I don't see anywhere to upload csv files directly like in DBFS:
Upvotes: 0
Views: 579
Reputation: 6104
The azure synapse equivalent of using FileStore
in Databricks would be to use the data lake file system linked to your synapse workspace. Once you go to your synapse studio, navigate to Data->Linked
where you can find the linked storage account. This storage account was created/assigned when you create your workspace.
This primary data lake functions close to the FileStore in azure Databricks. You can use the UI shown in the above image to upload required files. You can right click on any of the files and load it into a Dataframe. As you can see in the image below, you can right click on the file and then choose new notebook -> Load to DataFrame
.
The UI automatically provides a code which helps to load the csv file to a spark Dataframe.
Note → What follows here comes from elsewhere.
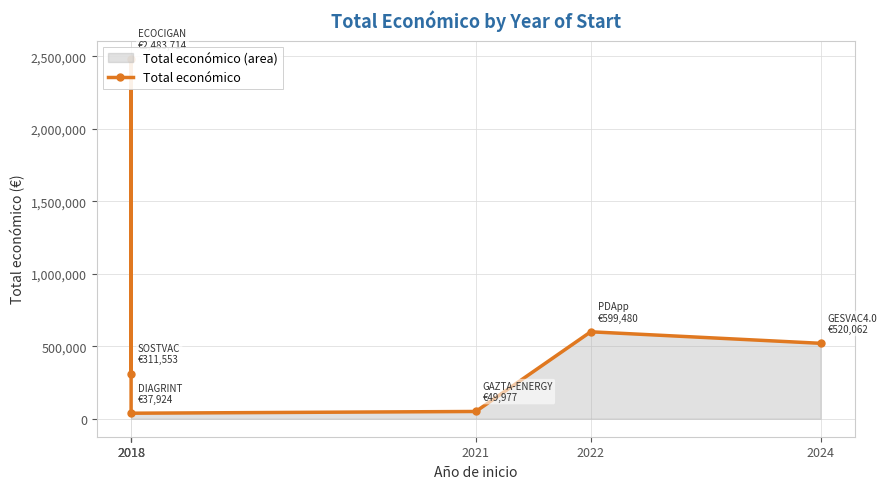

What is the greatest value displayed?

2483714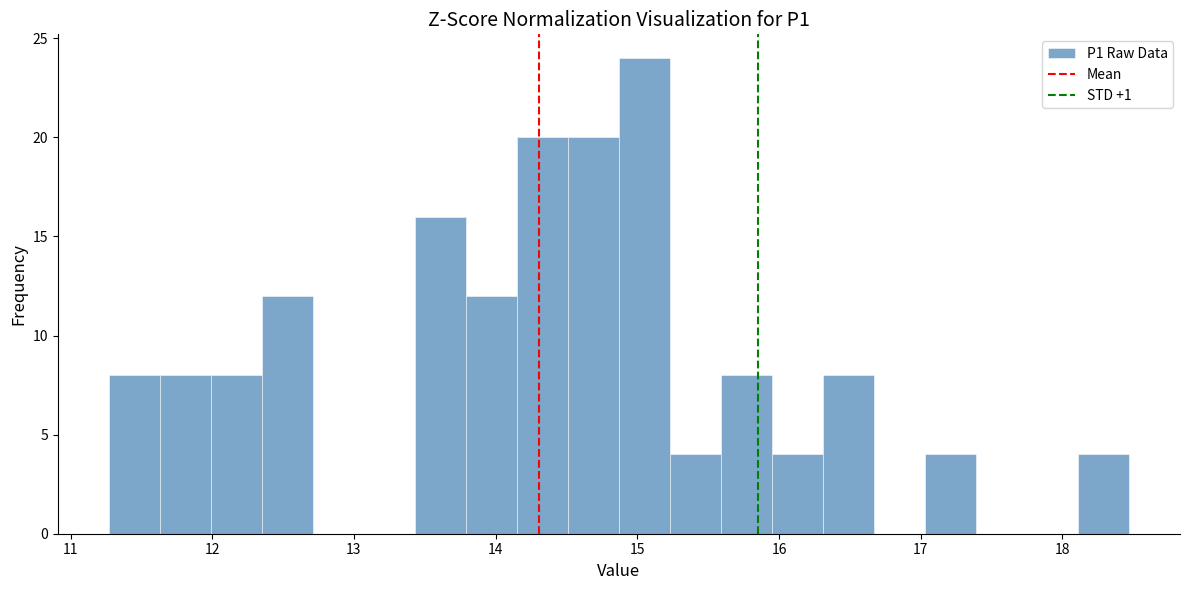

Read against the x-axis, roughly where is the centre of the tallest bar?

15.1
You can modify this code to load the file as a pandas Dataframe.
'''
#this is provided by synapse when you select file and choose to load to Dataframe
df = spark.read.load('abfss://[email protected]/sample_1.csv', format='csv'
## If header exists uncomment line below
##, header=True
)
display(df.limit(10))
'''
#Use this following code to load as pandas dataframe
import pandas as pd
df = pd.read_csv('abfss://[email protected]/sample_1.csv')
This data lake storage will be linked to the workspace with the help of the linked service (Can be viewed in Manage->Linked services
). This is created by default from the data lake and file system information provided by the user (mandatory) while creating the synapse workspace.
Upvotes: 2